Server Crashing - Need help debugging

    This site uses cookies. By continuing to browse this site, you are agreeing to our Cookie Policy.

    • Server Crashing - Need help debugging

      So as of late my server (a Dell T1700) has started crashing approximately once a day so hard that it brings my entire network down until I reboot my server. When I look at my screen I see a variety of error messages but one that I see frequently and stands out to me is

      watchdog BUG: soft lockup - CPU#3 stuck for 22s!
      rcu INFO: rcu_sched detected stall on CPU
      (see attachment)

      My friend google wasn't much help. It sounds like there's a wide variety of things that could cause problems like this. I had a few ideas and was wondering if people could help me narrow it down or suggest something else:
      Failing HDD
      - Not likely as I recently replaced it and have scanned it several time with no issue.
      Failing Ram
      - Ran memtest86+ for over 24 hours with no issues
      Failing MB/CPU
      - Not sure but not likely and if it is the I'm more or less SOL.
      Possible Failing PSU
      - Some people online suggested this fixed the problem for them, others said it didn't make any difference. It probably would be good to get rid of the OEM power supply (which probably isn't great quality) but i had spending money when I don't have to.
      Corrupted Kernel files
      - Possible but the only solution would be a complete re install which would take a really long time (don't have a backup that I know is clean)

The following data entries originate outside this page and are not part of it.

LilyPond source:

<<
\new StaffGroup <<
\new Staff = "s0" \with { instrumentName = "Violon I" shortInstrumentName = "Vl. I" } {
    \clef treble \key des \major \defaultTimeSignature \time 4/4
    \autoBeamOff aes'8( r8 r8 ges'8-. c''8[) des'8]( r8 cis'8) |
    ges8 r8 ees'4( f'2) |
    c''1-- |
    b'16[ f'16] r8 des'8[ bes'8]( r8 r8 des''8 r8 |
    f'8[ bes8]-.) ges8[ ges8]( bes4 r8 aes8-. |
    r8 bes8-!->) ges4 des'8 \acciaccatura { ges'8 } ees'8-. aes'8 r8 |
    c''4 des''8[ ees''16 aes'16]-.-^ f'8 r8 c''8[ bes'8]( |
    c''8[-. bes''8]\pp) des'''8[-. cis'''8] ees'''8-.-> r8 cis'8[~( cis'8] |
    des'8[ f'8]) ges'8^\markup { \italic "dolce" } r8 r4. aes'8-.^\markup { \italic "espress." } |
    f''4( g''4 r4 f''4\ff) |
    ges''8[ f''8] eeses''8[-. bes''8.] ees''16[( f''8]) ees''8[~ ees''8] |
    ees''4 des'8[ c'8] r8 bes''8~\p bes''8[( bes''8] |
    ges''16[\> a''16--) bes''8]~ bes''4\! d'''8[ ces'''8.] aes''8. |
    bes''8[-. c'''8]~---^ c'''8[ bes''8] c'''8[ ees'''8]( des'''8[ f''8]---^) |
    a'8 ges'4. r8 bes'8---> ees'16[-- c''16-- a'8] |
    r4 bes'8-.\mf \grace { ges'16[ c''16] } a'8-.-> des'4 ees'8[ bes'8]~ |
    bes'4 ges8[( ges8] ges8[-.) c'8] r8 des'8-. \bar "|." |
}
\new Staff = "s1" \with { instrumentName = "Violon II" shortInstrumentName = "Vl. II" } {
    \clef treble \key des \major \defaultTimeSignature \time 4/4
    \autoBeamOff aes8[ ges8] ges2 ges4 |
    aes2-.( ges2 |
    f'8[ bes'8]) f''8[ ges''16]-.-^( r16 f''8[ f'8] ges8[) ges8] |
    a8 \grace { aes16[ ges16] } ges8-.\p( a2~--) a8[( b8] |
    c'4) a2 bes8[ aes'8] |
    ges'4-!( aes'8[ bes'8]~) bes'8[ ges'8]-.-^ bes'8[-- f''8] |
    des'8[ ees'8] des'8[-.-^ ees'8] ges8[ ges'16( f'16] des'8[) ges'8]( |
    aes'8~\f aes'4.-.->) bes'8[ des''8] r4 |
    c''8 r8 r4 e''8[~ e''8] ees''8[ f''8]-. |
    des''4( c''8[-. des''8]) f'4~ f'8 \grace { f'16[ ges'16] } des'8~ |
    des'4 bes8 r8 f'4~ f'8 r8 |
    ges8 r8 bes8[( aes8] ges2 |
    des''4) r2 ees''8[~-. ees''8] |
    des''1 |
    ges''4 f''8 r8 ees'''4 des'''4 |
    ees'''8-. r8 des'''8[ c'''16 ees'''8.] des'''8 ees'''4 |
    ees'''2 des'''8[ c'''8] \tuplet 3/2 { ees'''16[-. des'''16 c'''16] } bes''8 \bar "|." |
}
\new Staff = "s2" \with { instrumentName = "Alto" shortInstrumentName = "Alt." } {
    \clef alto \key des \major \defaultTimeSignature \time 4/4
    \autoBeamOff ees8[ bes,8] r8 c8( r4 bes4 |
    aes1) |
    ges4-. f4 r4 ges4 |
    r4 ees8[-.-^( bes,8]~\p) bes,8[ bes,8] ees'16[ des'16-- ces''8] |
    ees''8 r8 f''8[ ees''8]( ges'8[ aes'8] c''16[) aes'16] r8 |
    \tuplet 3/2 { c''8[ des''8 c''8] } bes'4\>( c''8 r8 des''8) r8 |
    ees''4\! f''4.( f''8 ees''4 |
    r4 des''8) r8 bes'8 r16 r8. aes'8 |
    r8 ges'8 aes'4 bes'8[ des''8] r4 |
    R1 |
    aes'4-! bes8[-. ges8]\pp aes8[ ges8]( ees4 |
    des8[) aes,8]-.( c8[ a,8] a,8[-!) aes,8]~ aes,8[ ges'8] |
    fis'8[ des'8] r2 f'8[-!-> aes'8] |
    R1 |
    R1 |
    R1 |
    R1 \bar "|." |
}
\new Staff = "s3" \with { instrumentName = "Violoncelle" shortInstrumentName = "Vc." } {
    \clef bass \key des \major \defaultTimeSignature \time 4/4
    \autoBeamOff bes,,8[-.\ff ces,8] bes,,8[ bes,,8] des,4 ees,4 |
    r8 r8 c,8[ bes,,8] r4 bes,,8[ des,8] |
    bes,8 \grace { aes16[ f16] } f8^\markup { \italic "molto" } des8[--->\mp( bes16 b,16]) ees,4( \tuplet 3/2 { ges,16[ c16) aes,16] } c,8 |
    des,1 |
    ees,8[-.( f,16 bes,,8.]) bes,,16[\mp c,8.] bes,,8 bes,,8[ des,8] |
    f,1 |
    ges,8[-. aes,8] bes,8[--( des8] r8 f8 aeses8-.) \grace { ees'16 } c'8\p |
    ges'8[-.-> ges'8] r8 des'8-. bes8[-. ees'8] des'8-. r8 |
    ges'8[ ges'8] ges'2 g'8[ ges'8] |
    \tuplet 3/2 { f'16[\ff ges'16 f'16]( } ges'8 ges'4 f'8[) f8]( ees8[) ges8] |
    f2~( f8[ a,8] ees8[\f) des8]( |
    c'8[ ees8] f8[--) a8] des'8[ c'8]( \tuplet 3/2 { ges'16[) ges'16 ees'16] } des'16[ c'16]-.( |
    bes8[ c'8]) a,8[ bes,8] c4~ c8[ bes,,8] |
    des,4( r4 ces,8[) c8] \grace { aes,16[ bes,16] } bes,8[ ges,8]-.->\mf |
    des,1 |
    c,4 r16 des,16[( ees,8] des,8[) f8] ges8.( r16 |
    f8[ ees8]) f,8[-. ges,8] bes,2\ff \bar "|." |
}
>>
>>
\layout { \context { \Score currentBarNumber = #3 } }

      Anything else I haven't thought of?

      Thanks!
      Images
      • IMG_20190610_163632.jpg

        273.17 kB, 703×937, viewed 20 times
    • As you said that could be anything of the above and google searches are not definitive, nothing new there, but it could be related to load.
      But one thing does stand out in that screen shot (albeit hard to read) Plex Script, whatever that is, it could suggest that this cannot run due to load on the system. First try, is to disable/stop Plex and reboot -> does the error/problem stop, if it does then there is something wrong with the Plex install; are you running the plugin? is it installed via the cli? If it's the plugin then that is deprecated no further support and most users have Plex deployed via Docker.
      Another option is unplug all your drives and reboot is the error still there, if not that could be hardware or software.
      If this is hardware related then it's going to difficult to find.

      The last resort is a clean install.
      Raid is not a backup! Would you go skydiving without a parachute?
    • geaves wrote:

      As you said that could be anything of the above and google searches are not definitive, nothing new there, but it could be related to load.
      But one thing does stand out in that screen shot (albeit hard to read) Plex Script, whatever that is, it could suggest that this cannot run due to load on the system. First try, is to disable/stop Plex and reboot -> does the error/problem stop, if it does then there is something wrong with the Plex install; are you running the plugin? is it installed via the cli? If it's the plugin then that is deprecated no further support and most users have Plex deployed via Docker.
      Another option is unplug all your drives and reboot is the error still there, if not that could be hardware or software.
      If this is hardware related then it's going to difficult to find.

      The last resort is a clean install.
      yes that particular instance was Plex but it's usually just a random process that fails. It seems different every time. And yes I run just about everything in Docker.
      It could be load related, but it doesn't seem to always be as it's failed when not under load too.

      It's really tough as it doesn't happen right away, it takes a while to reproduce. So I'll change wondering and I might not know for 24hrs+ until it falls again.